Wednesday, May 07, 2008

Brethren, Mennonites meet on uniting the church for peacemaking.

Is it possible for a broken church to heal a divided society? A conference of people of Church of the Brethren and Mennonite backgrounds met in Washington, D.C., on April 11-12 to discuss this question. "Bridging Divides: Uniting the Church for Peacemaking" was held at Capitol Hill United Methodist Church, hosted by the Brethren Witness/Washington Office and the Anabaptist Peace Center. Speakers and participants discussed how to interact with those who are miles away politically, but sit next to us in worship every Sunday. Can we find common ground yet remain the prophetic voice in society?

An opening session on "Sources of Our Common Faith" was led by Celia Cook-Huffman, the W. Clay and Kathryn H. Burkholder Professor of Conflict Resolution at Juniata College in Huntingdon, Pa., and Nate Yoder, associate professor of church history and director of the master of arts in religion program at Eastern Mennonite Seminary. Yoder discussed the idea that the church is empowered to discern according to criteria in the Lord's prayer, that God's kingdom come and God's will be done on earth as it is in heaven. When discussing sources of common faith between Mennonites and Brethren, the peace position is the main link, he said. Historically, both churches have been very strong on the peace position, but he asked, how is it playing out today? Cook-Huffman stressed history, rituals, faith, and community. The Brethren tradition of footwashing holds special significance, as does our shared story. She also emphasized getting conflict out in the open, talking about it, and resolving it peacefully.

Friday night's worship featured Myron Augsburger, professor and president emeritus at Eastern Mennonite University. "For me, the deeper convictions for peace find their base in the Lordship of Christ, in his teachings and his mission of a crosscultural and global extension of his kingdom," Augsburger said. He talked about the need for an ecumenical association of people committed to nonviolence. The members of the church are citizens of the state and may properly challenge the state's just war theory, as well as fellow Christians who hold to this view, he said.
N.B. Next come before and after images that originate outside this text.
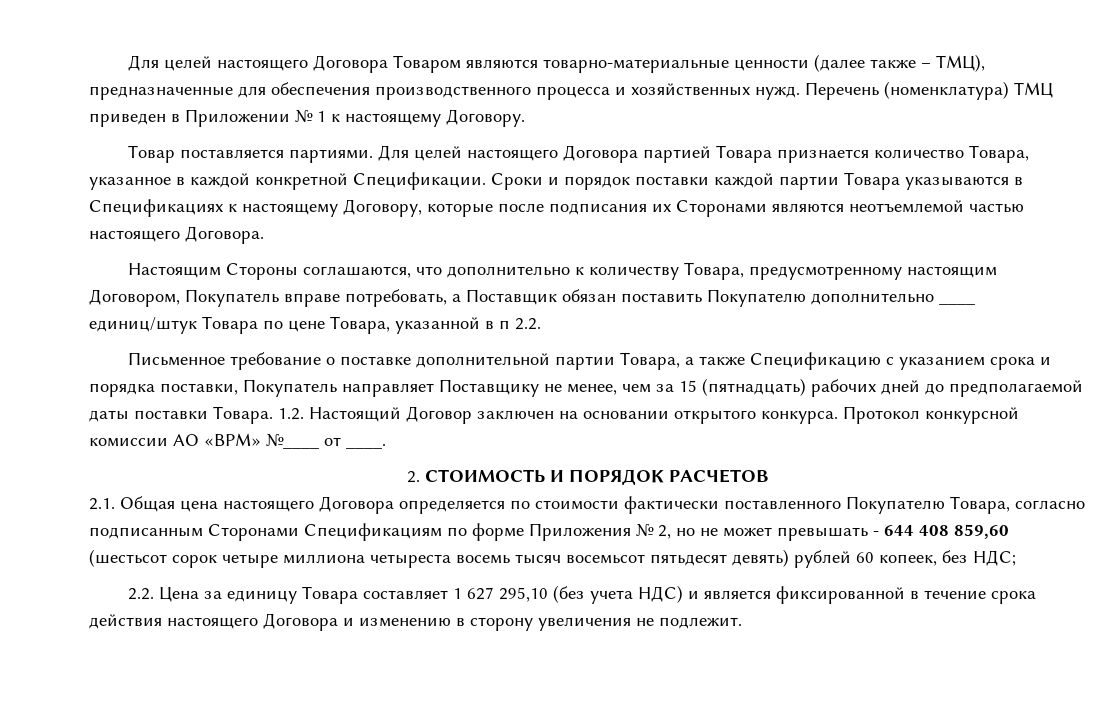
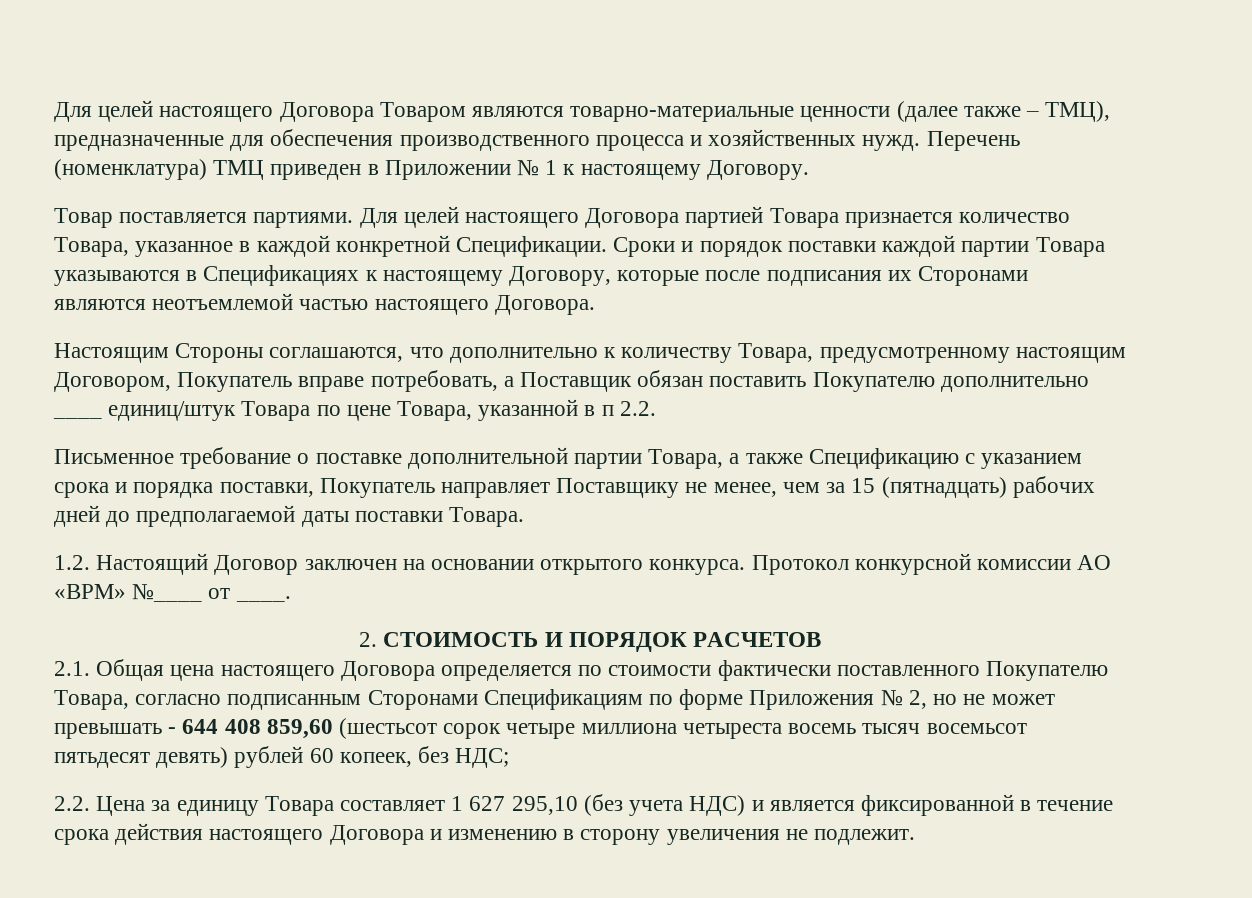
(273, 415) none -> (525, 517) //

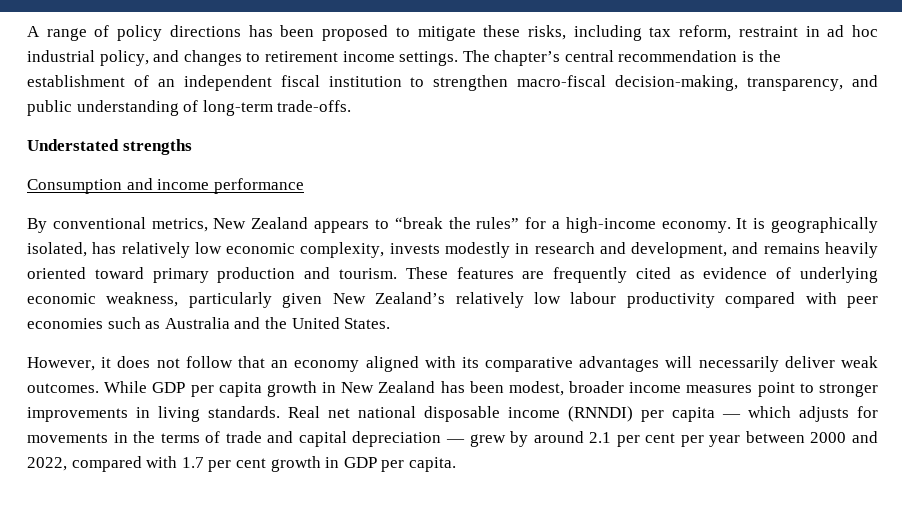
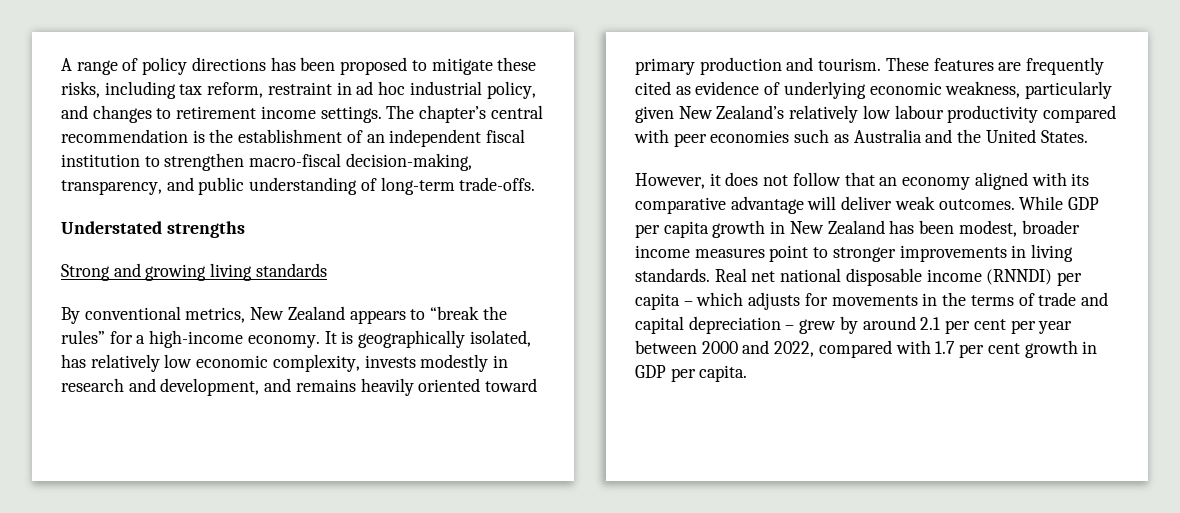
[27,178,304,194] Consumption and income performance -> [61,263,327,281] Strong and growing living standards
[579,356,779,372] advantages will necessarily -> [730,196,837,214] advantage will
[722,414,741,418] — -> [683,301,693,306] –
[445,439,465,443] — -> [785,325,795,330] –

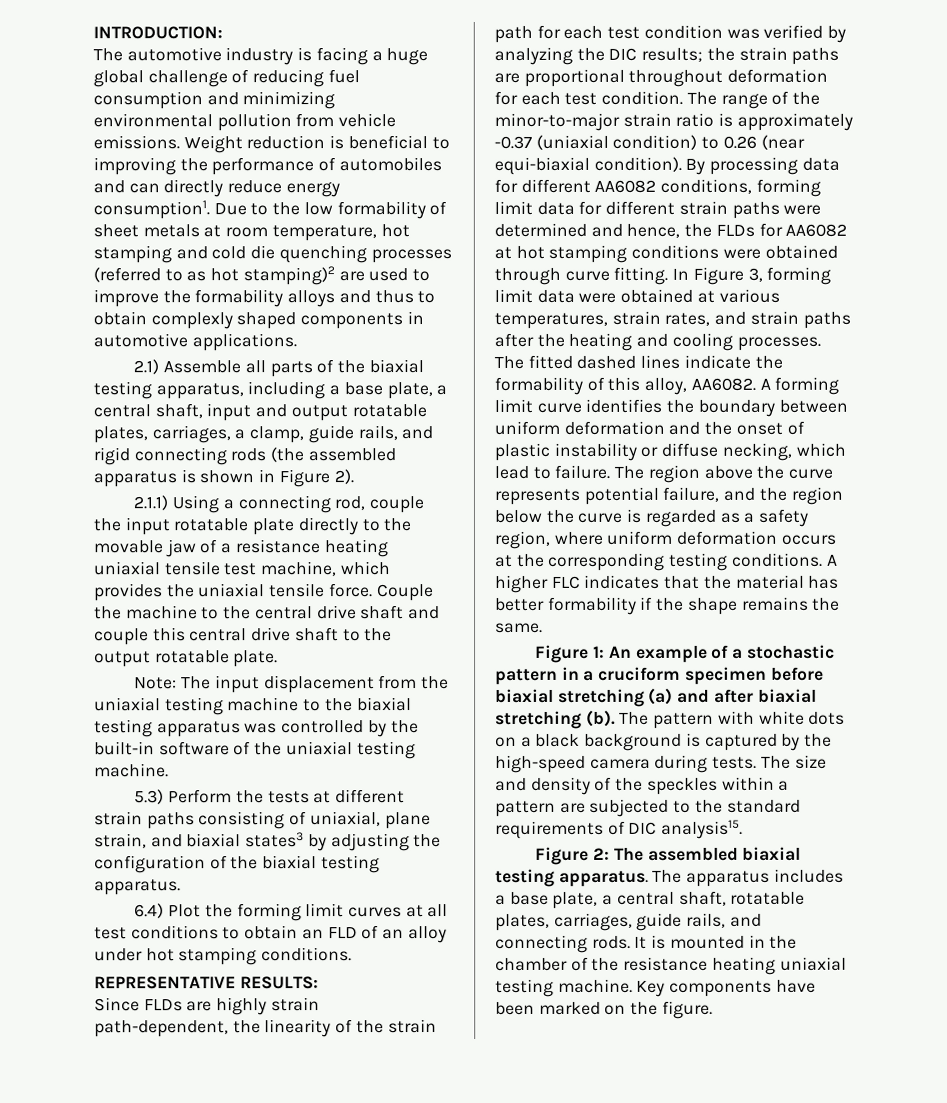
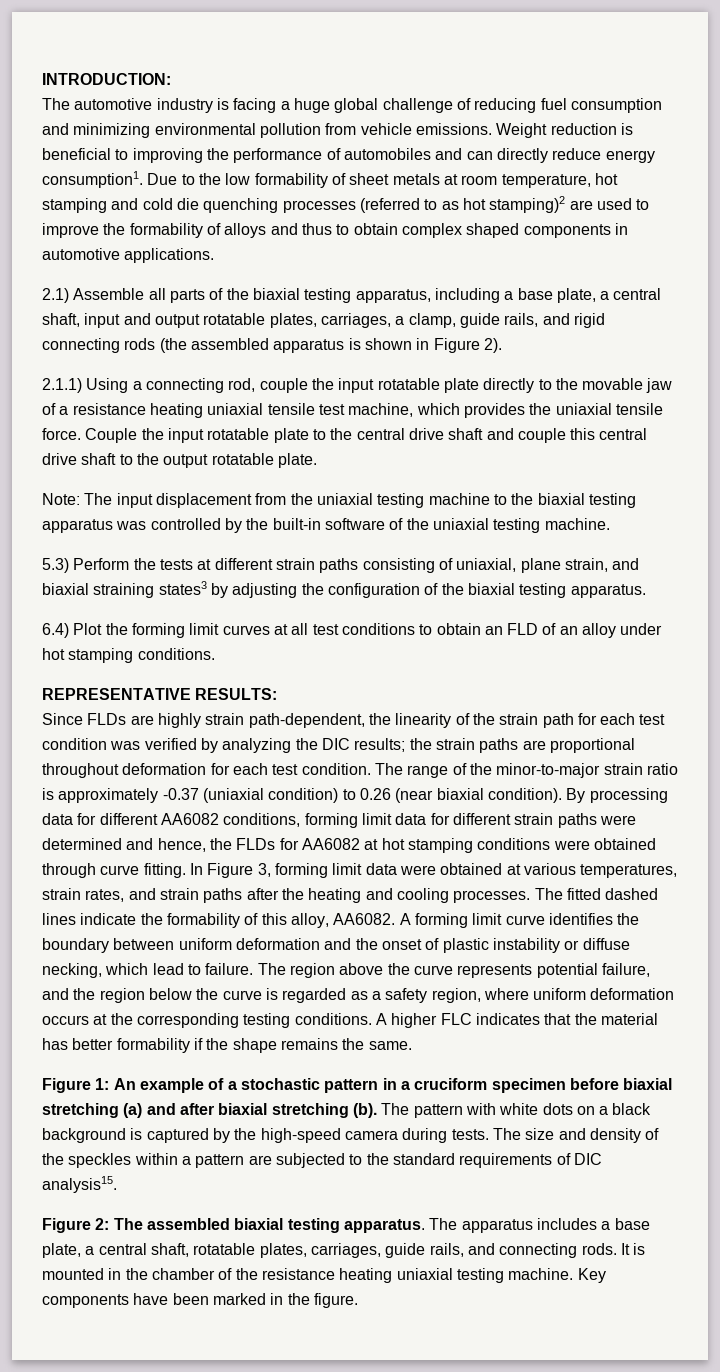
(284, 298) none -> [206,223,221,235] of
[150,312,233,330] complexly -> [401,223,462,238] complex
[125,605,198,620] machine -> [167,428,309,443] input rotatable plate
(242, 840) none -> [93,583,155,598] straining
[494,156,590,175] equi-biaxial -> [436,788,484,800] biaxial
[604,1004,627,1015] on -> [270,1293,284,1305] in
A plenary on "Mending the Broken Body of Christ" was led by Chris Bowman, pastor of Oakton (Va.) Church of the Brethren and a past moderator of Annual Conference, and Michelle Armster, codirector of Mennonite Central Committee's Office on Justice and Peacebuilding. Bowman spoke about shifting circles of loyalty. The circle for Christians used to be the church, but now people have many different circles or spheres of influence, and other circles often do not interact much with the church, he said. He talked about pastoring as redrawing the circle, creating a family house where diversity can live.

A final session on "Christians Engaging the World" was led by Phil Jones, director of the Brethren Witness/Washington Office, and Steve Brown, minister and director of care ministry at Calvary Community Church in Hampton, Va., a Mennonite church. Jones stressed the importance of acting on matters of conscience, finding what makes you passionate and then being a strong advocate for that issue. Brown pushed the church to get out and minister to the community. He also invited people to openly talk about issues of racism, poverty, and violence. "We are called to be risk-takers, to move beyond the four walls of the church building," he said.

The conference was a success in the minds of those who attended, and the hope is that it can continue annually. When asked why he attended, Jerry O'Donnell, a Brethren Volunteer Service worker, said, "I came to this conference to learn more about our struggles--both as a church and part of the Anabaptist movement--hoping to learn how we can peacefully resolve our internal divisions.

"I learned, simply, that we have taken the first step in mending the broken body of Christ by coming together in His name, committed to another way of living," O'Donnell said. "Peace for far too long has solely been seen as the ends or the goal--a sort of distant prize. I think it is high time that we restore our faith in peace as the means."

--Rianna Barrett is a legislative associate at the Brethren Witness/Washington Office.